Em 2007, época em que foi apontada pela jornalista Iesa Rodrigues como uma das estilistas que estavam alcançado o topo, Layana sentiu que o oxigênio estava faltando e que precisava respirar. “Queria ter mais controle sobre minhas criações, sentia a necessidade de ter mais cuidado com o destino das minhas roupas e sabia que isso não era possível”, explicou ao Ipanema Blog. Aos poucos, Layana foi se retraindo, mas quando estava pronta para abrir sua primeira loja em Ipanema resolveu, mais uma vez, mudar de caminhos.
Layana largou tudo e foi passar uma temporada em Paris ao lado do marido, o francês Stefan Van Swieten. “Meu coração estava na França e minha cabeça no Brasil. Depois de tantas idas e vindas, resolvi juntar os dois por lá”, conta. A viagem funcionou como uma oficina de reciclagem: “fui fazer pesquisa, precisava respirar novos ares, me desvencilhar de tudo”. E quando diz “tudo”, é “tudo mesmo”. Às vésperas da viagem organizou um bazar para se desfazer de todo o estoque de sua marca, peças de desfile, objetos de decoração e utensílios de sua casa e 500 pares de sapato. “Vendi um Courrèges numerado por R$ 150″, conta, com desapego.
O que era para ser um bazar entre amigos e os amigos dos amigos ganhou força na imprensa e mobilizou muitos curiosos. “As pessoas construíram um romance sobre a mulher que estava indo para Paris atrás de um amor, de uma nova possibilidade profissional, e se desfez das coisas pessoais por míseros cinqüenta centavos”, relatou em carta aos amigos na época, com bom humor. Depois de se livrar dos bens materiais e virar mais um capítulo de sua história, partiu para Paris e de lá viajou pela Ásia. No Vietnã, Camboja e Tailândia, fez pesquisa de tecidos e tendências e, já decidida do que queria, resolveu voltar. “Entendi que preciso de tempo para entender os temas que motivam o meu trabalho, para mostrar o meu valor, quero ter tempo de testar, errar e acertar”, justifica.

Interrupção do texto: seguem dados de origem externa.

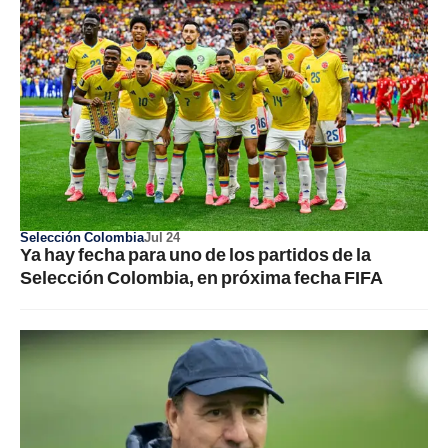
Selección Colombia
Jul 24
Ya hay fecha para uno de los partidos de la
Selección Colombia, en próxima fecha FIFA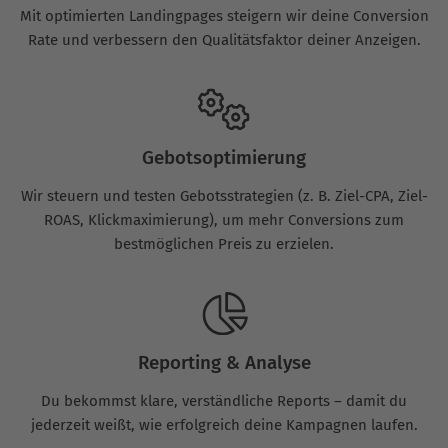
Mit optimierten Landingpages steigern wir deine Conversion
Rate und verbessern den Qualitätsfaktor deiner Anzeigen.
Gebotsoptimierung
Wir steuern und testen Gebotsstrategien (z. B. Ziel-CPA, Ziel-
ROAS, Klickmaximierung), um mehr Conversions zum
bestmöglichen Preis zu erzielen.
Reporting & Analyse
Du bekommst klare, verständliche Reports – damit du
jederzeit weißt, wie erfolgreich deine Kampagnen laufen.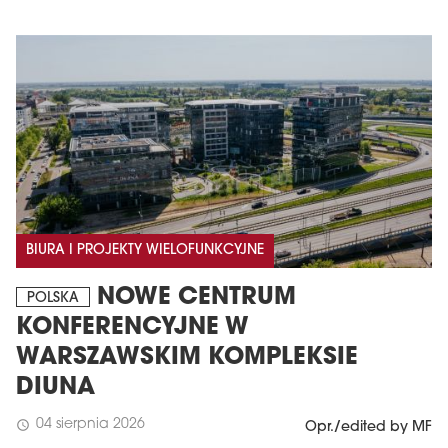
BIURA I PROJEKTY WIELOFUNKCYJNE
NOWE CENTRUM
POLSKA
KONFERENCYJNE W
WARSZAWSKIM KOMPLEKSIE
DIUNA
04 sierpnia 2026
schedule
Opr./edited by MF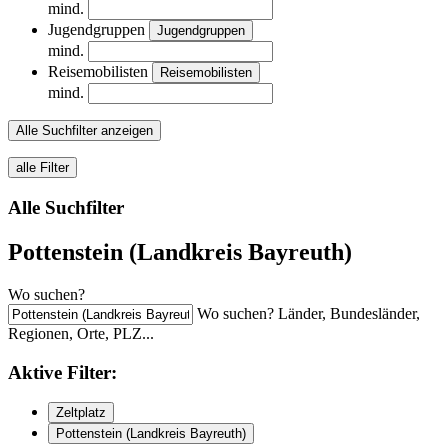
mind.
Jugendgruppen
Jugendgruppen
mind.
Reisemobilisten
Reisemobilisten
mind.
Alle Suchfilter anzeigen
alle Filter
Alle Suchfilter
Pottenstein (Landkreis Bayreuth)
Wo suchen?
Wo suchen? Länder, Bundesländer,
Regionen, Orte, PLZ...
Aktive
Filter:
Zeltplatz
Pottenstein (Landkreis Bayreuth)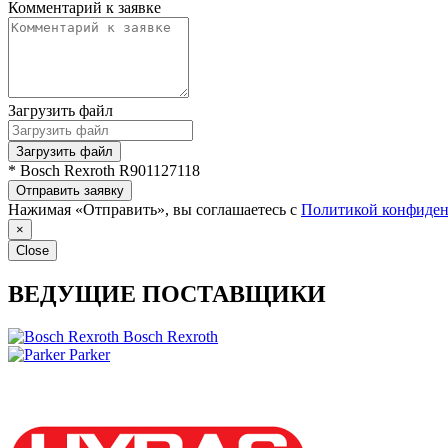
Комментарий к заявке
Загрузить файл
Загрузить файл
* Bosch Rexroth R901127118
Отправить заявку
Нажимая «Отправить», вы соглашаетесь с
Политикой конфиден
×
Close
ВЕДУЩИЕ ПОСТАВЩИКИ
Bosch Rexroth
Parker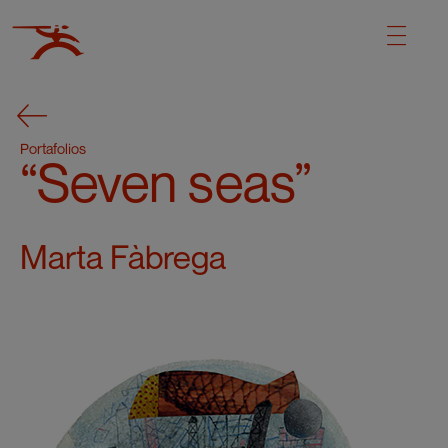
Portafolios
“Seven seas”
Marta Fàbrega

Para o futuro, Layana está com um projeto em fase de captação com previsão de lançamento para outubro. Ainda em segredo, a história envolve uma equipe de nove pessoas e está calcada na arte, no entretenimento, no conteúdo e, claro, na moda. “Agora que voltei, continuo me dividindo entre a França e o Brasil, mas aproveito o tempo por aqui lendo muito, estudando e curtindo os meus amigos que fizeram tanta falta quando estava lá”, finaliza.